Re: couchdb view performance

Posted by Paul Davis <pa...@gmail.com>.
On Thu, Mar 26, 2009 at 6:36 PM, Adam Wolff <aw...@gmail.com> wrote:
> Hi everyone,
> We are running an alpha version of our software against a couchdb instance
> with a handful of documents, and we're seeing response times from our views
> of ~500ms. This is measured both within our application, and hitting the
> view directly using firebug+firefox.
> The view I'm talking about matches about 5 documents and returns about 9K of
> data. I'm running:
> Apache CouchDB 0.8.1-incubating (LogLevel=info)
> Erlang (BEAM) emulator version 5.6.5 [source] [async-threads:0] [hipe]
> [kernel-poll:false]
>
> This is all running on my MacBook Pro 2.33GHz Core 2 Duo with 3GB of RAM.
>

You'll definitely want to upgrade to trunk, or 0.9 which is just now
out for testing pre-release at [1]. 500 ms is way way slow, trunk
should help, but there's probably something else going on as well.

> By logging, I can see that my reduce function is running every time I access
> the view. The response time is about the same whether I've committed a new
> version of one of the documents in the view or not. This surprised me, since
> I thought that view results were cached. I've also tried logging the amount
> of time actually spent *in* my reduce function, but that appears to be
> negligible.
>

The reduce function is generally run once per final reduce operation
currently. If I'm not mistaken, this means that you get it once per
key when group=true and just once when group=false

> I am seeing some very fast responses from couchdb, for straight resource
> access -- on order 10ms. But all of my views are relatively slow -- even
> ones that don't have a reduce step.
>
> So, I'm wondering if I have a bad version, or bad config, or if this is
> expected performance. I'm sure things are running faster in trunk, but I
> want to get a feel for what kind of performance I can expect from a view
> with a fairly complicated reduce step.
>

When you say fairly complicated, how do you mean? There is a size
output constraint for reductions. Ie, reduce functions should return
data that grows less than log(# keys reduced) because of data is
stored in the internal btree nodes.

> Thanks in advance for any advice,
> A
>

Also, the mechanics of reduce calculations have been on the back
burner for awhile in terms of keeping those partial reductions around.
I'm not 100% familiar with the entire code path, but I know that
there's definitely room for improvement but the speed optimizations
are being pushed back in favor of pulling in the big features.

If nothing looks obvious, you can try pasting your M/R functions to
see if anyone spots something that looks slow.

HTH,
Paul Davis

- Extracted material
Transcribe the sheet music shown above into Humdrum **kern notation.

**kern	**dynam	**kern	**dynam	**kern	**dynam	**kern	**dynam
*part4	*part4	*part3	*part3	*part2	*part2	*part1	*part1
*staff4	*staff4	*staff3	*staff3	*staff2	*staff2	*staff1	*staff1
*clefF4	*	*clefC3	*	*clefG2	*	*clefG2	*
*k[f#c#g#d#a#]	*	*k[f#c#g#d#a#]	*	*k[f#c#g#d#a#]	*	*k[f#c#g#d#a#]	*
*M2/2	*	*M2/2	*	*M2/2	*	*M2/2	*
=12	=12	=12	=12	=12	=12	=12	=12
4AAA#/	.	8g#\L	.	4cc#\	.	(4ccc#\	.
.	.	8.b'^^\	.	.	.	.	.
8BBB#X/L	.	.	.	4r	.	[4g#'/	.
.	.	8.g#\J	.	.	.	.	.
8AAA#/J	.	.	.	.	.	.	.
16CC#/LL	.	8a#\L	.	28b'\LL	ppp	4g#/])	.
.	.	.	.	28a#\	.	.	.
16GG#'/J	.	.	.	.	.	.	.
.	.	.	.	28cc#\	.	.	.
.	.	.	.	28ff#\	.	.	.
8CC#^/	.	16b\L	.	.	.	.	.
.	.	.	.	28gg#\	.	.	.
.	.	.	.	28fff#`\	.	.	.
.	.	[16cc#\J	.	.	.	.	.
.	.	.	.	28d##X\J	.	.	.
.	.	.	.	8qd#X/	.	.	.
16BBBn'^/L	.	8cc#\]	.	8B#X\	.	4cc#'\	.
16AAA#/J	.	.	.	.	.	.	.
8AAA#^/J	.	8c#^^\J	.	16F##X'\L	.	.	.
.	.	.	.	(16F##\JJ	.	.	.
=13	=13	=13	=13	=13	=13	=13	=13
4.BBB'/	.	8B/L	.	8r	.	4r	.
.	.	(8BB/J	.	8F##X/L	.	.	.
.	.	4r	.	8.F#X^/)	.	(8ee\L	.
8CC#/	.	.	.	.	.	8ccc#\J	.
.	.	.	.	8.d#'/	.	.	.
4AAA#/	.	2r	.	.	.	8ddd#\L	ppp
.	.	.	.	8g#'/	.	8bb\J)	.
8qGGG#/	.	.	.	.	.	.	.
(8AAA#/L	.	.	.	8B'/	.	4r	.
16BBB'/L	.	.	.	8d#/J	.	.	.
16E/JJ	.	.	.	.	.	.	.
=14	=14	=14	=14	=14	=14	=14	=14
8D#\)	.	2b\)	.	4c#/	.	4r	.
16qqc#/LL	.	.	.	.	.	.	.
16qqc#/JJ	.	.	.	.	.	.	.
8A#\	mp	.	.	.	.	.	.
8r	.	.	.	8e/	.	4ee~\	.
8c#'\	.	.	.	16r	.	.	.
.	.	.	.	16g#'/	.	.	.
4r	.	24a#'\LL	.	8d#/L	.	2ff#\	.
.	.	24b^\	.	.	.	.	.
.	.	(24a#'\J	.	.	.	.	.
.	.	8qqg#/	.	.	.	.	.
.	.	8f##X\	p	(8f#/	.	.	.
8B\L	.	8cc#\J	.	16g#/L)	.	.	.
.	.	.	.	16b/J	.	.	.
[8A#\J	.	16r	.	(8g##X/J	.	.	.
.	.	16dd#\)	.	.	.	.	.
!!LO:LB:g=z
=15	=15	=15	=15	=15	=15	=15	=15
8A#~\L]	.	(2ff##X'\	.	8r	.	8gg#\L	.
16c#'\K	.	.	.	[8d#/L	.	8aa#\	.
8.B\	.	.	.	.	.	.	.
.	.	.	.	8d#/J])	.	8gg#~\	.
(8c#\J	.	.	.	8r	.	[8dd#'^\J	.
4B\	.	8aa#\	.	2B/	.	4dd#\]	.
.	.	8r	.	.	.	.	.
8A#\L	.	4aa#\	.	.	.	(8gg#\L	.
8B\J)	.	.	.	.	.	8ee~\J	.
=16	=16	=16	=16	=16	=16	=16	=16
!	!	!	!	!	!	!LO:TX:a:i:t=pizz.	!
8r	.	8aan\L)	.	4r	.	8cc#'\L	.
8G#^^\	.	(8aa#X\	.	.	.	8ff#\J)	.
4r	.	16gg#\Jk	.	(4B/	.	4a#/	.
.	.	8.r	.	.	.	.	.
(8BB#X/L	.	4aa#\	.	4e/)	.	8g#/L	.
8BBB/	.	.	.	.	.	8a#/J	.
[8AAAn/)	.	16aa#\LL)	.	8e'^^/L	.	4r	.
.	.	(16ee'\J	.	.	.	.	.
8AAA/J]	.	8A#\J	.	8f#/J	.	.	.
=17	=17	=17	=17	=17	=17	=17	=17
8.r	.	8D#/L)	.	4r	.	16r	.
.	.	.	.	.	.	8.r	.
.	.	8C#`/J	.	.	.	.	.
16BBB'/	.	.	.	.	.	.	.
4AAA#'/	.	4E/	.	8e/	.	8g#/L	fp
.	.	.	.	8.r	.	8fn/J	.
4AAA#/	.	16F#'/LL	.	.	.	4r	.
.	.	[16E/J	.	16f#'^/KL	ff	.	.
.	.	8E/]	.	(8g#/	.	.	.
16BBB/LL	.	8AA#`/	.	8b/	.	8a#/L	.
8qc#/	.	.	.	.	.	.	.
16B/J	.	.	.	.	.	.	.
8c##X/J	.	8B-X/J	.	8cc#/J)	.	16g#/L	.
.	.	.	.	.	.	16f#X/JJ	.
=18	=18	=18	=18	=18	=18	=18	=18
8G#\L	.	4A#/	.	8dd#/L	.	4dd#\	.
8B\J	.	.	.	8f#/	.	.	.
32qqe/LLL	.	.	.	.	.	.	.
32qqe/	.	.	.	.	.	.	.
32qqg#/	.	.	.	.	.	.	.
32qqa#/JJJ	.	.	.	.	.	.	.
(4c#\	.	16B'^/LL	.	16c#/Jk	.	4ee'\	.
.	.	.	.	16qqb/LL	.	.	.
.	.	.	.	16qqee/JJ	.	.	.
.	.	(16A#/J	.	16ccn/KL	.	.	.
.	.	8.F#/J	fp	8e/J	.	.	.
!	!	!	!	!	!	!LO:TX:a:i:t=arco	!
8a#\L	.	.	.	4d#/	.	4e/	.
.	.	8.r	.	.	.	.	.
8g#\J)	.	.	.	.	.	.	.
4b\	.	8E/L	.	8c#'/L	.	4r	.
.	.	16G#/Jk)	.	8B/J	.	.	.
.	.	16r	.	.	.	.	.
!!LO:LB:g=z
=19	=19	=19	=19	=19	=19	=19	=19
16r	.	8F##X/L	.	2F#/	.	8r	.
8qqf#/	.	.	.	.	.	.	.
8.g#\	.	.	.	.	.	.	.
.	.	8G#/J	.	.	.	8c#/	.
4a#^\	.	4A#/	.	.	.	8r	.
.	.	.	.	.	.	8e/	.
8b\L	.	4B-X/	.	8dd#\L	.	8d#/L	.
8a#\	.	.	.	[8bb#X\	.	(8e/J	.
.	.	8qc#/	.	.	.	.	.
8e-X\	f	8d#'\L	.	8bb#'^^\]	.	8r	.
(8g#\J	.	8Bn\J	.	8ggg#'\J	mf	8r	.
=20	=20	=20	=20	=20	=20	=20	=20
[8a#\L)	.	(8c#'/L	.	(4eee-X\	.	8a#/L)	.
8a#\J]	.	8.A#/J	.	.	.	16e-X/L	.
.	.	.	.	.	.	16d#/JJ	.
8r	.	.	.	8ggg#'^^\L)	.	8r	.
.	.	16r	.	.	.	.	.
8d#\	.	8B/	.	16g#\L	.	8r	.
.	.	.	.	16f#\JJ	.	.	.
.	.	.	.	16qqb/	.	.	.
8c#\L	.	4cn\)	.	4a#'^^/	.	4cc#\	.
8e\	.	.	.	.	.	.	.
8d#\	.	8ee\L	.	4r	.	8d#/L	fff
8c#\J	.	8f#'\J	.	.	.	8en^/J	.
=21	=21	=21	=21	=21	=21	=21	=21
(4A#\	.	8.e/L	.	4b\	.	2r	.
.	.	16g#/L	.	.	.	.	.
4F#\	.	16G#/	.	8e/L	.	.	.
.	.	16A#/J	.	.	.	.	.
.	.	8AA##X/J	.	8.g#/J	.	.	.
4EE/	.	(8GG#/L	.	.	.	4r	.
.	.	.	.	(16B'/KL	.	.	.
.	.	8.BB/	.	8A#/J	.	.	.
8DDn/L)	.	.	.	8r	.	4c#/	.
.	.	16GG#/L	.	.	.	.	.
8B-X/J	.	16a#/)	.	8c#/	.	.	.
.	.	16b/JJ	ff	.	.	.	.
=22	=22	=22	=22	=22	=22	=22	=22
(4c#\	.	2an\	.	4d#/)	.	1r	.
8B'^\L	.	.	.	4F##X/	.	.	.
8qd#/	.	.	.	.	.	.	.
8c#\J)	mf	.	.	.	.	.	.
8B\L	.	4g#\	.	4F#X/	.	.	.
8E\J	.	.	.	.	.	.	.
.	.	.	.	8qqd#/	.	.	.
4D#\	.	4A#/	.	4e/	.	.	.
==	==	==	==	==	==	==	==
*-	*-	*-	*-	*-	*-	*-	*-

- Problem 1
In the CouchDB thread, why should reduce functions return data that grows less than log(# keys reduced)? Explain in one to three sentences.
- Problem 2
Which version of CouchDB is running in the CouchDB thread?
Work from the CouchDB thread alone.

- Exercise response 1
The output of a reduction is stored in the internal btree nodes, which puts a size constraint on that output. So reduce functions should return data that grows less than log(# keys reduced).

- Exercise response 2
Apache CouchDB 0.8.1-incubating.